Namun, di sinilah resiko mengintai. Kenaikan money supply tanpa peningkatan produksi bisa melahirkan inflasi, bahkan hiper inflasi. Data tahun-tahun sebelumnya membuktikan, pencetakan uang bisa mendorong harga melambung, sementara daya beli justru melemah. Gaya bicara koboy memang memikat, tetapi ekonomi tetap tunduk pada hukum keseimbangan.
Teori Pelanggaran Ekspektasi
Fenomena komunikasi Purbaya dapat dibaca lewat Expectancy Violation Theory. Publik biasanya berekspektasi seorang Menteri Keuangan berbicara formal, penuh data, dan hati-hati seperti pendahulunya, Sri Mulyani. Purbaya justru mematahkan ekspektasi itu.
Sebagian orang merespons positif, menganggap gaya bicara koboy sebagai angin segar. Ia tampil berani, menantang status quo, dan terasa lebih dekat dengan rakyat biasa. Sebagian lain menilai gaya itu tidak pantas, menodai wibawa pejabat tinggi negara. Dalam teori komunikasi, pelanggaran ekspektasi bisa menghasilkan dua respon ekstrem: kekaguman atau penolakan.
Bagi Purbaya, strategi ini tampaknya disengaja.
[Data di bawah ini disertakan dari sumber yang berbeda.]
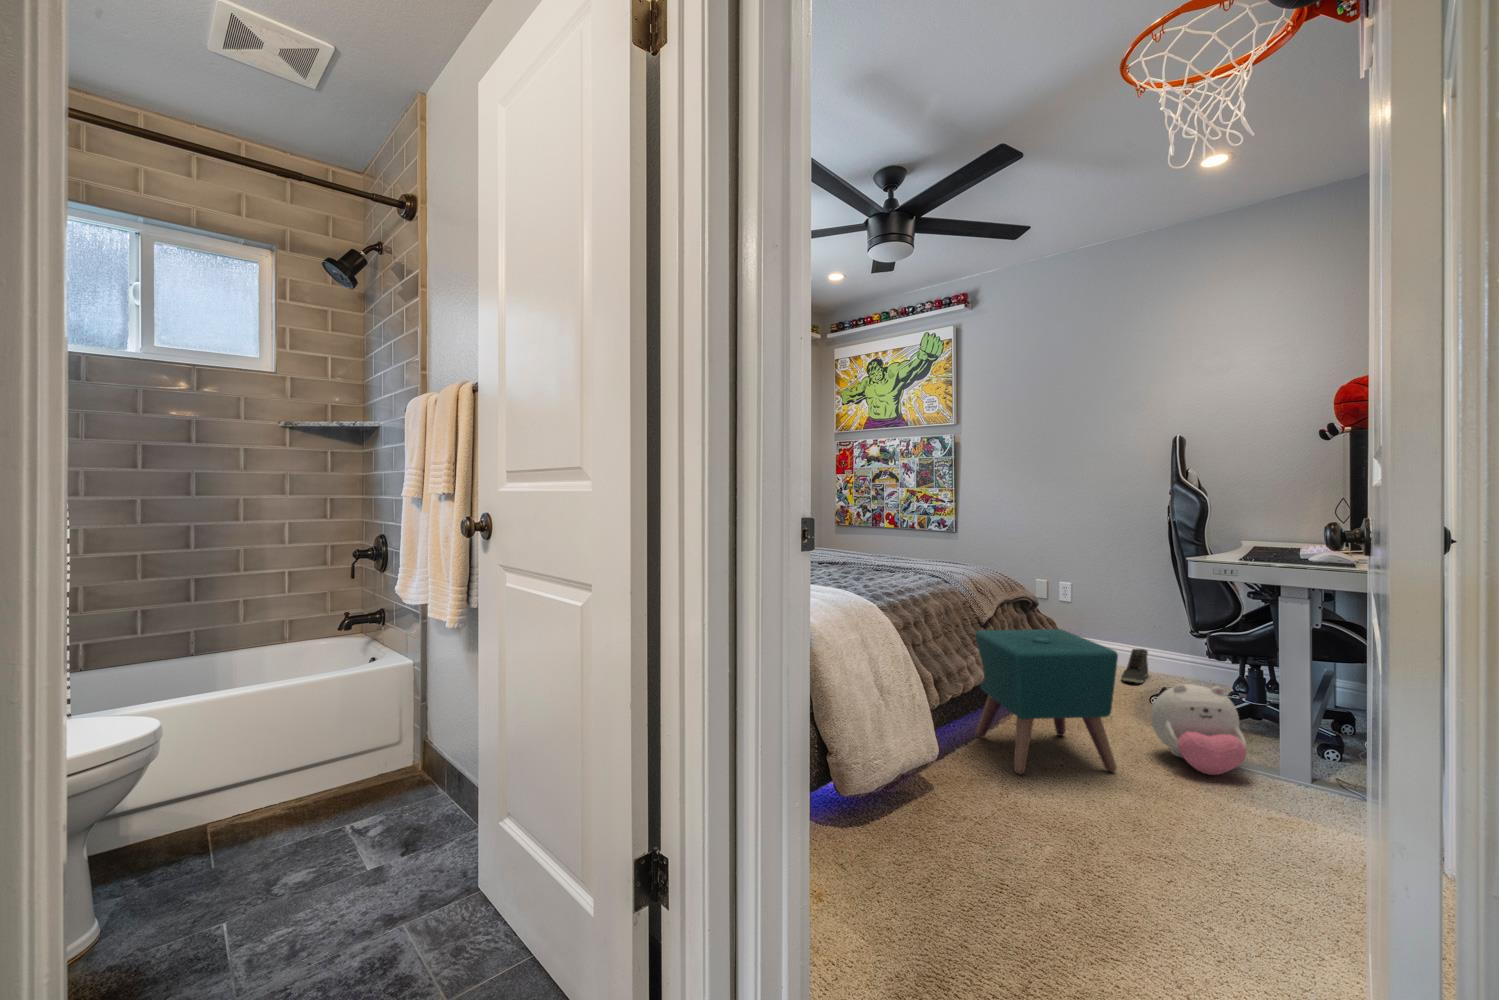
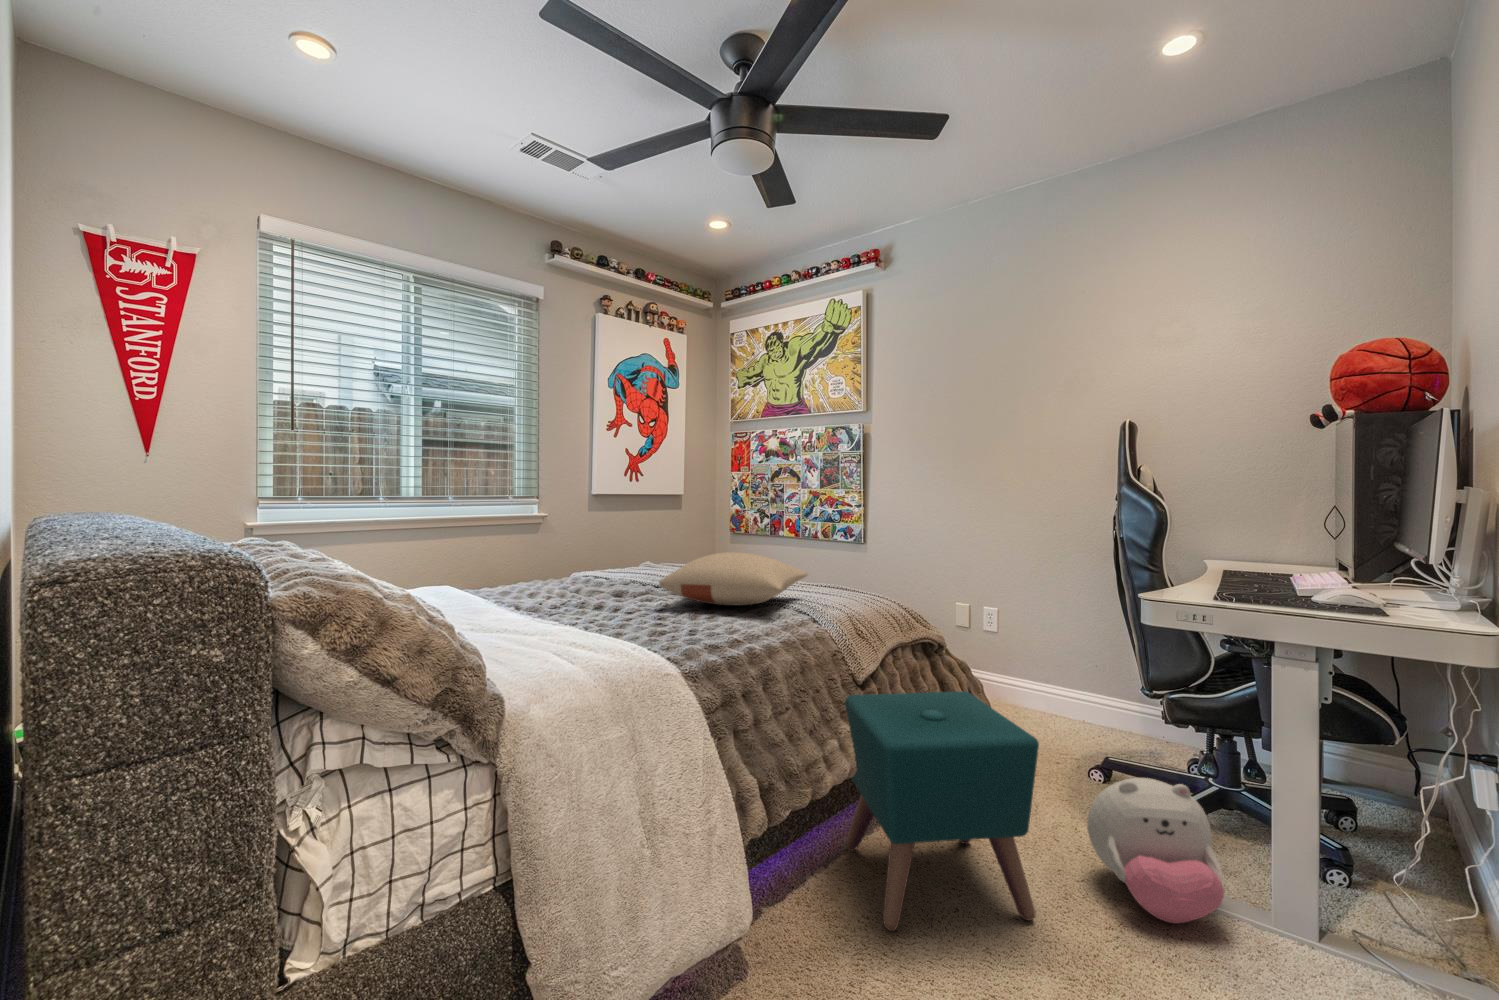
pillow: none [835,534,934,571] -> present [659,552,808,605]
sneaker: present [1121,649,1148,683] -> none [1055,696,1090,744]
Dengan bahasa yang lugas dan kadang nyeleneh, ia berusaha membuat kebijakan fiskal yang rumit terasa lebih sederhana. Ia ingin publik tidak sekadar mendengar angka, tetapi ikut merasakan urgensi dari kebijakan tersebut. Namun, popularitas bukanlah jaminan. Jika kebijakan gagal membuahkan hasil, gaya koboy yang dulu dielu-elukan bisa berubah menjadi bahan olok-olok.
Antara Keberanian dan Resiko
Purbaya membangun citra sebagai menteri yang berani mendobrak tradisi. Ia menolak formalitas, memilih gaya bicara yang apa adanya. Dalam kacamata psikologi komunikasi, keberanian ini adalah strategi untuk mengikat perhatian publik, membangun citra “pemimpin berbeda”.
Tetapi, setiap kata yang keluar darinya adalah taruhan. Publik yang sudah terbiasa dimanjakan oleh retorikanya akan menagih bukti. Tanpa hasil nyata, kata-kata bisa kehilangan makna. Apalagi jika risiko inflasi dan stagnasi benar terjadi, publik tak hanya menilai kebijakan, melainkan juga gaya komunikasi yang melatarbelakanginya.
Dengan segala kontroversinya, Purbaya menunjukkan bahwa komunikasi pejabat bukan lagi sekadar penyampaian informasi, melainkan juga strategi membentuk persepsi. Apakah ia akan dikenang sebagai “Menteri Koboy” yang sukses menjinakkan inflasi, atau justru sebagai simbol retorika yang gagal? Waktu dan hasil kebijakanlah yang akan menjawabnya.